Mets draft seems okay by me
So the Mets got right handed pitcher Philip Humber of Rice University with the third pick of the 2004 draft and I don't have a whole lot to say about that. He's got great stats and scouting reports, as you would expect, but I personally don't know enough to really put them in context. What was the level of competition? How many others pitched similarly well? Did he succeed by excreting positively charged magnetic residue from his fingertips to avoid metal bats, making him ill-suited for major or even minor league success? Judging from the various expert testimonies, it seems the Mets got a pretty good pitcher out of a pretty thin draft and that he could wind up on a relatively fast track to the majors. Hopefully said track will have fewer detours than the one 2001 first rounder
Aaron Heilman took.
Aside from Humber, the Mets got seven more pitchers with their eighteen picks, six of them righties. And they got five outfielders, although none before the tenth round. Pitching and outfielders were the obvious areas of need for the Mets, and they at least addressed each of them with quantity if not quality. The Mets have about two notable outfield prospects in their system in
Victor Diaz and last year's first pick
Lastings Milledge and while both are hitting well at the moment, both also have some glaring holes in their game that need to be worked out (Milledge's three bases on balls in seventy at bats gives him the better walk rate of the two). Unearthing a hidden jewel or two among those later picks sure would be helpful.

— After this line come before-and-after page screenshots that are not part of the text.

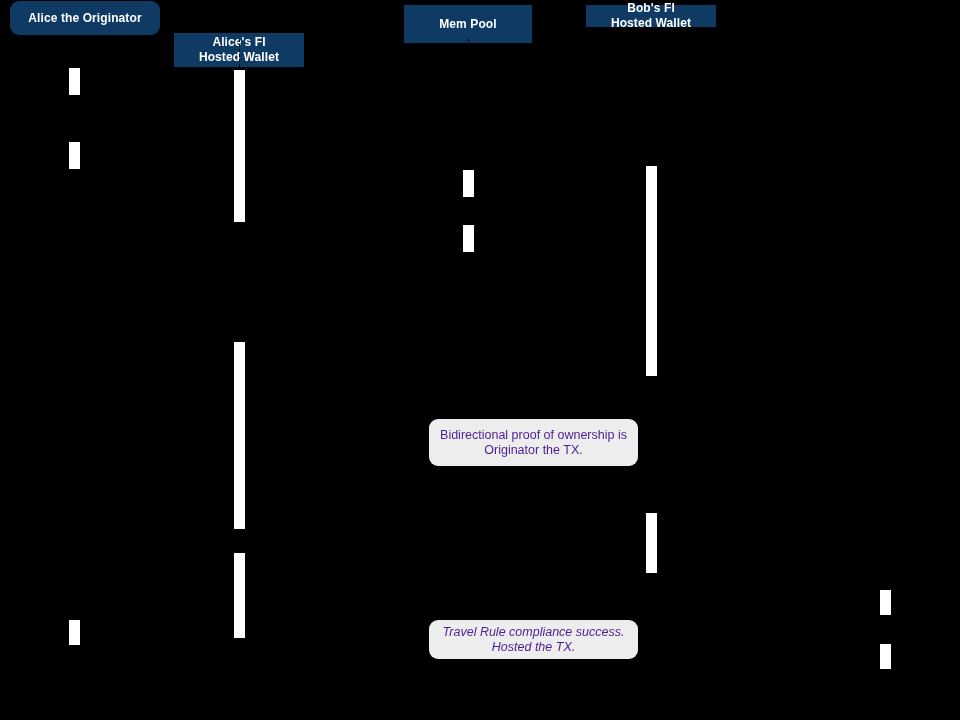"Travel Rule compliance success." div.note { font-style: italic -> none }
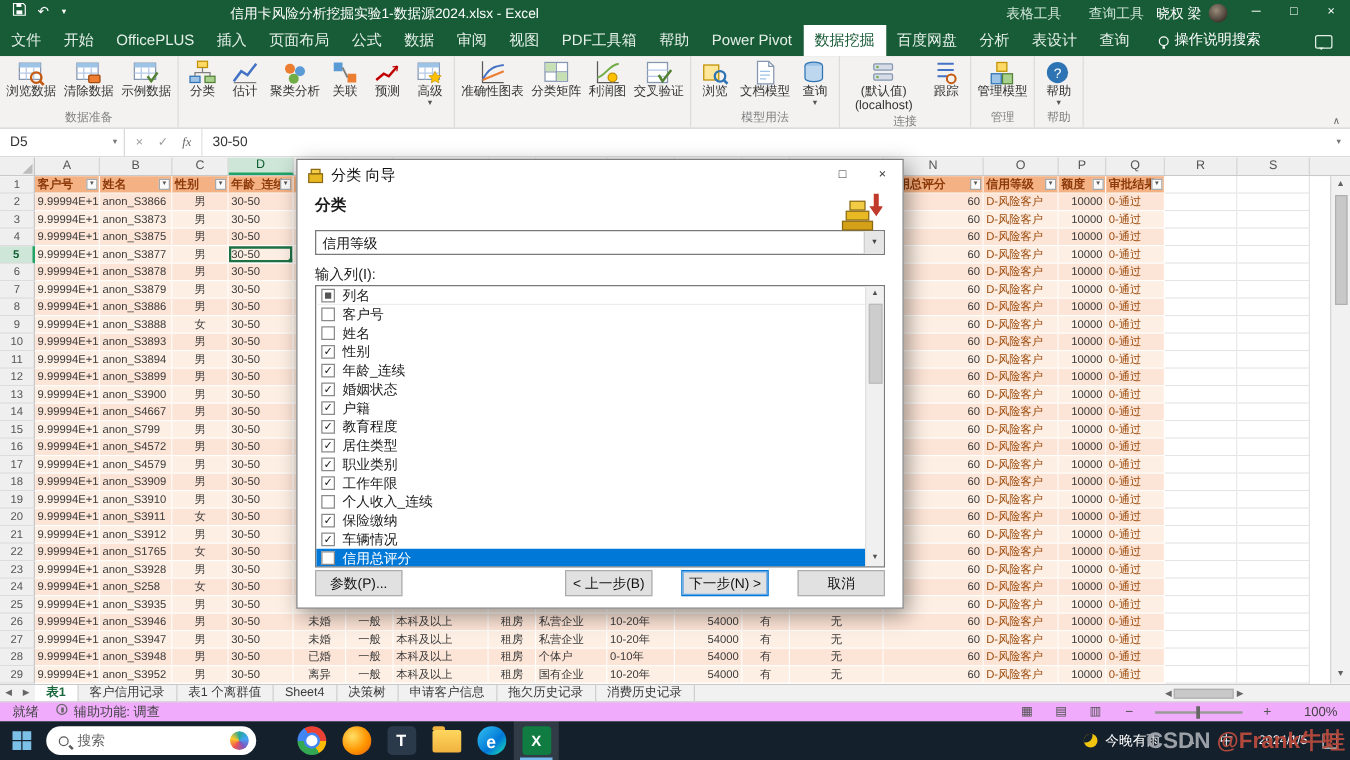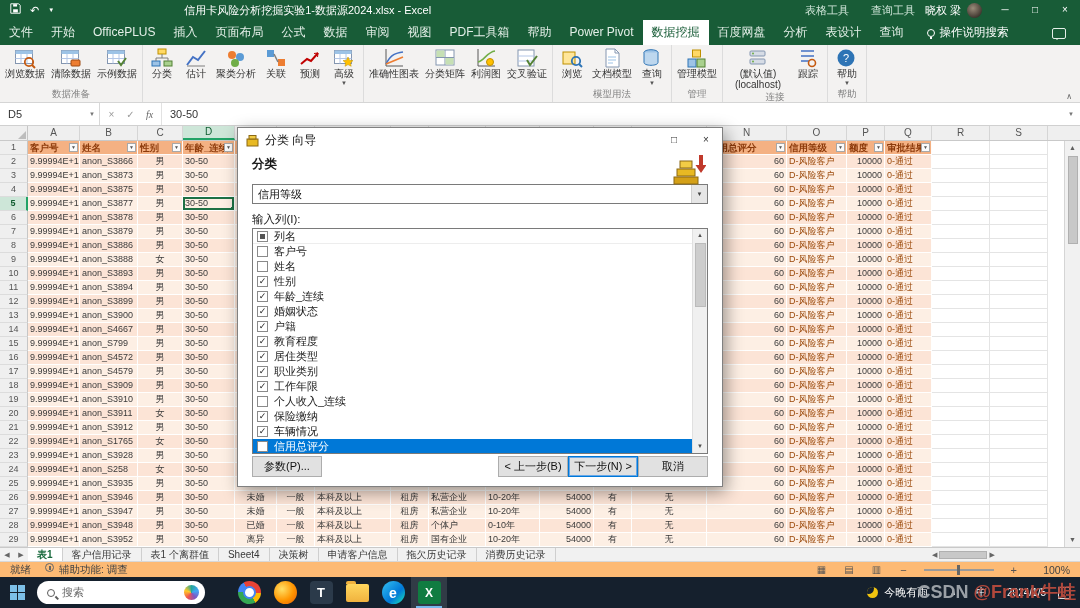"管理模型" div.rgroup { order: before "(默认值)(localhost)" -> after "(默认值)(localhost)" }
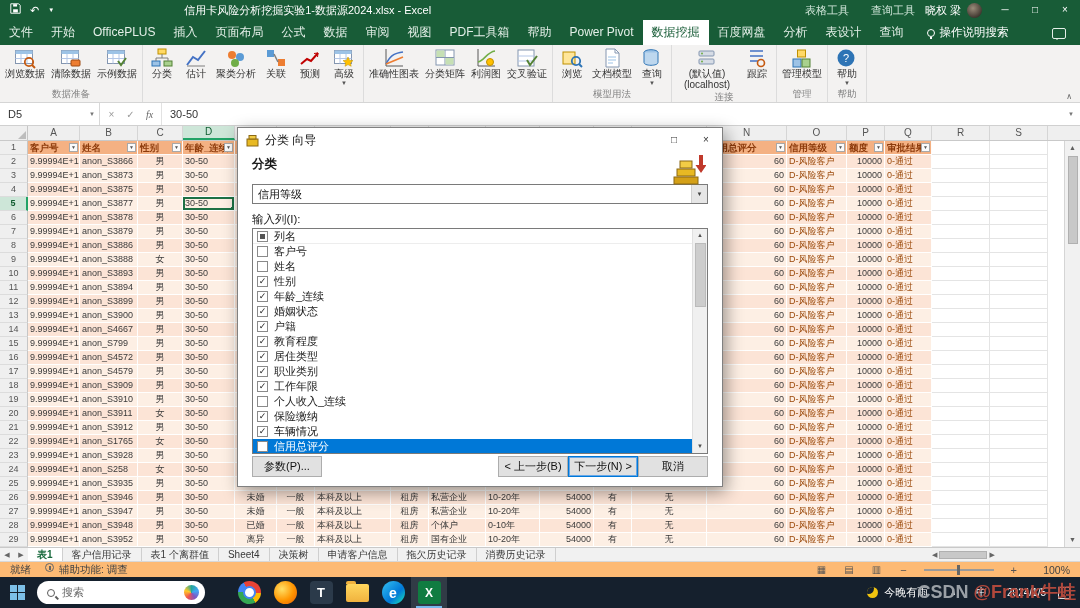"参数(P)..." .dbtns { gap: 0 -> 23px }
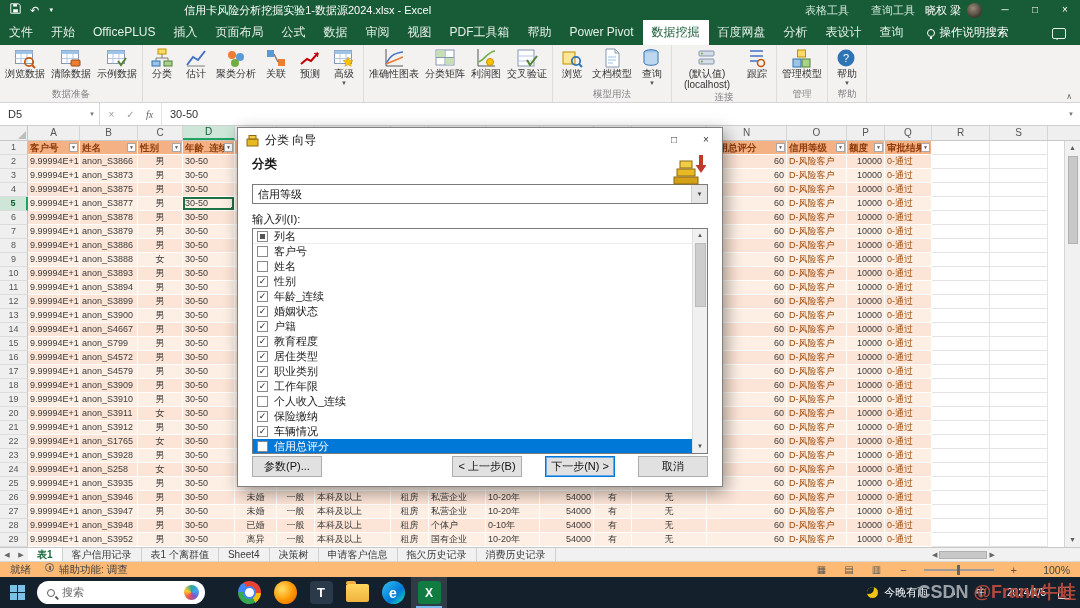"就绪" .statusbar { background: #fdba74 -> #f0abfc }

Of the fourteen men the Mets have selected in the first round since picking Jeromy Burnitz in 1990, only the Wilsons, Preston and Paul, have been above average major league players for any length of time, and Paul's length of time is pretty much just the one that's going on right now. There's still some hope for the last three, but they've all still got plenty to prove. Hopefully Humber will turn out a little better than Kirk Presley and Geoff Goetz, better even than Terrence Long and Jason Tyner.